WHAT THE TASK ASKS: Give back, word for word, the line that contains "Rendered at 1500 by 844 pixels." and every line that follows it in the data below.

RECORDS SHOWN:
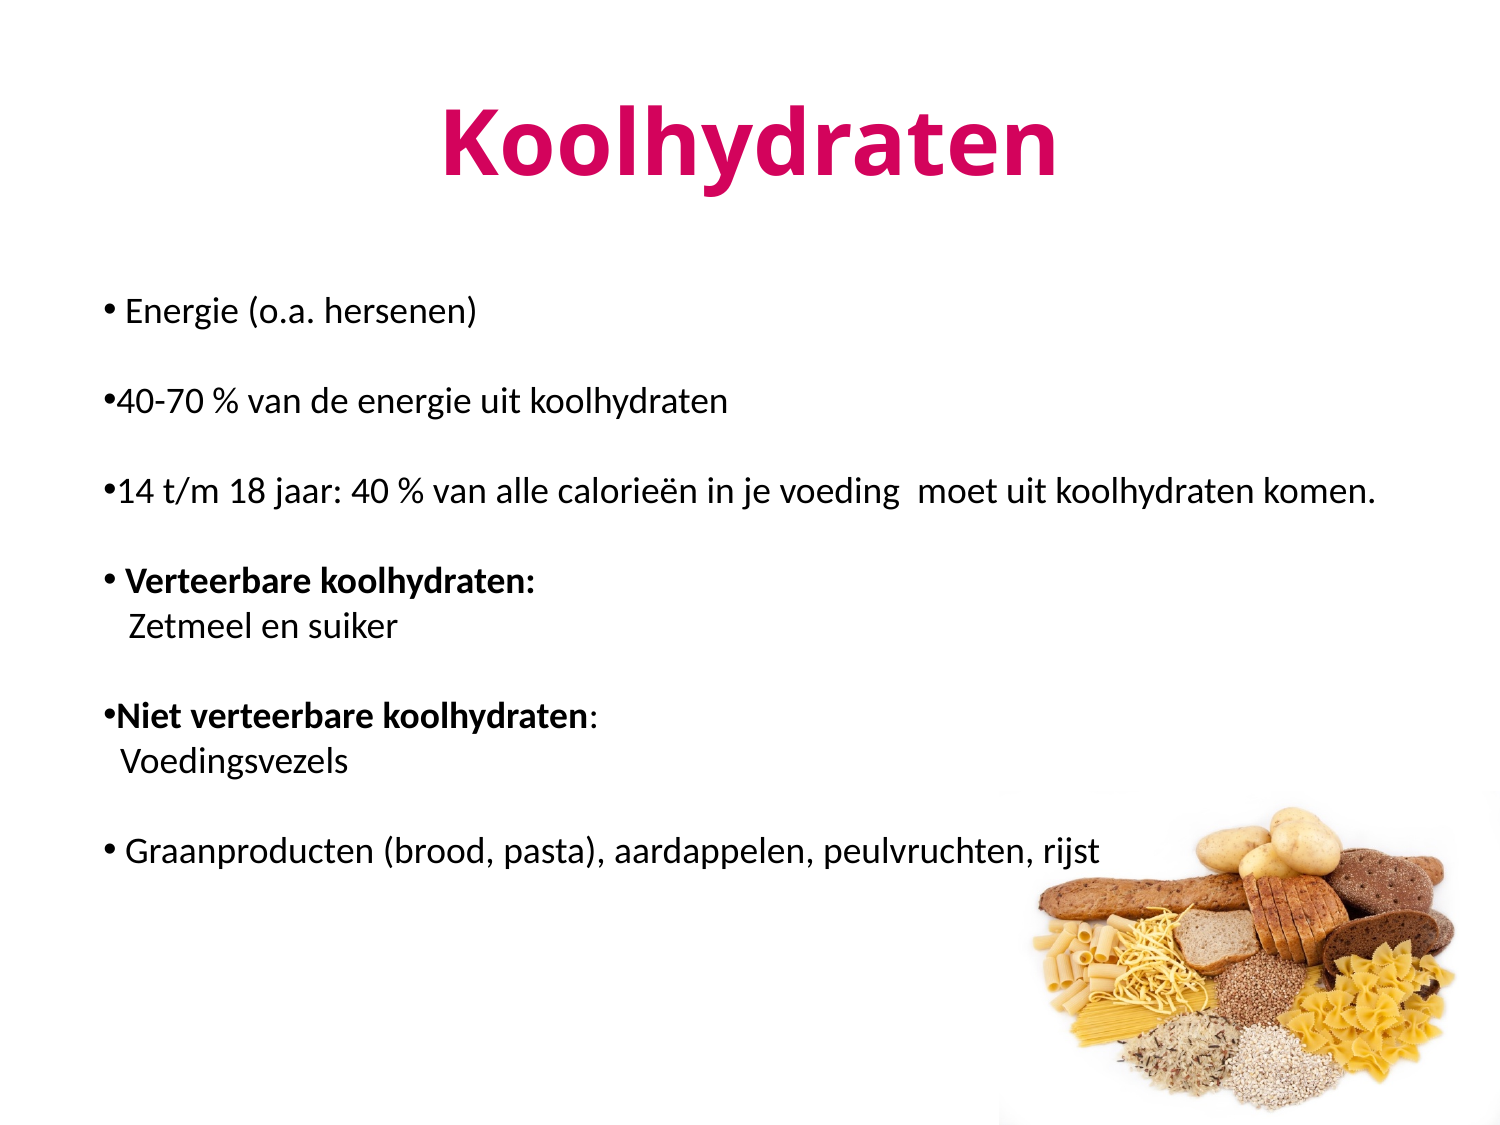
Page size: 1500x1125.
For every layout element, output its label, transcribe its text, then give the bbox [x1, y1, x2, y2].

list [999, 791, 1500, 1125]
text_box Energie (o.a. hersenen) 40-70 % van de energie uit koolhydraten 14 t/m 18 jaar: 40 % van alle calorieën in je voeding moet uit koolhydraten komen. Verteerbare koolhydraten: Zetmeel en suiker Niet verteerbare koolhydraten: Voedingsvezels Graanproducten (brood, pasta), aardappelen, peulvruchten, rijst [88, 278, 1447, 879]
title Koolhydraten [75, 45, 1425, 233]
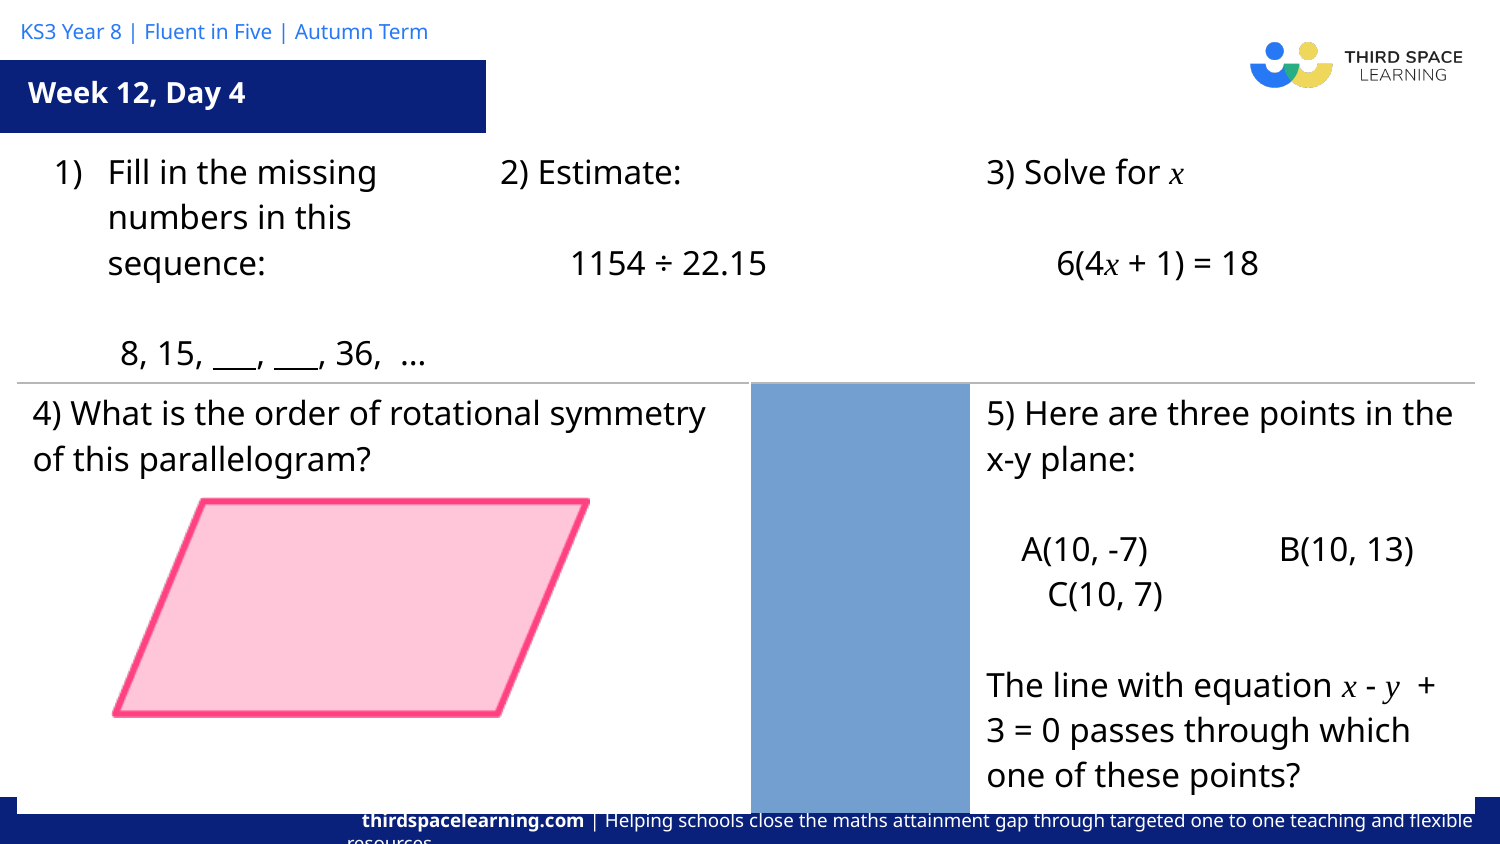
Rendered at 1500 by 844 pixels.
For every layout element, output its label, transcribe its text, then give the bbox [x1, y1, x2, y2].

table_cell 4) What is the order of rotational symmetry of this parallelogram? [19, 384, 749, 812]
table_cell 5) Here are three points in the x-y plane: A(10, -7) B(10, 13) C(10, 7) The line with equation x - y + 3 = 0 passes through which one of these points? [972, 384, 1474, 812]
text_box Week 12, Day 4 [13, 59, 383, 125]
table_header 3) Solve for x 6(4x + 1) = 18 [972, 142, 1474, 382]
table_header Fill in the missing numbers in this sequence: 8, 15, , , 36, … [19, 142, 484, 382]
picture [111, 497, 590, 719]
table_header 2) Estimate: 1154 ÷ 22.15 [486, 142, 970, 382]
picture [1250, 33, 1465, 99]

WRITTEN SOLUTION:
Rendered at 1500 by 844 pixels.
For every layout element, output its label, transcribe its text, then give the bbox [x1, y1, x2, y2].

table_cell 4) What is the order of rotational symmetry of this parallelogram? [19, 384, 749, 812]
table_cell 5) Here are three points in the x-y plane: A(10, -7) B(10, 13) C(10, 7) The line with equation x - y + 3 = 0 passes through which one of these points? [972, 384, 1474, 812]
text_box Week 12, Day 4 [13, 59, 383, 125]
table_header 3) Solve for x 6(4x + 1) = 18 [972, 142, 1474, 382]
table_header Fill in the missing numbers in this sequence: 8, 15, , , 36, … [19, 142, 484, 382]
picture [111, 497, 590, 719]
table_header 2) Estimate: 1154 ÷ 22.15 [486, 142, 970, 382]
picture [1250, 33, 1465, 99]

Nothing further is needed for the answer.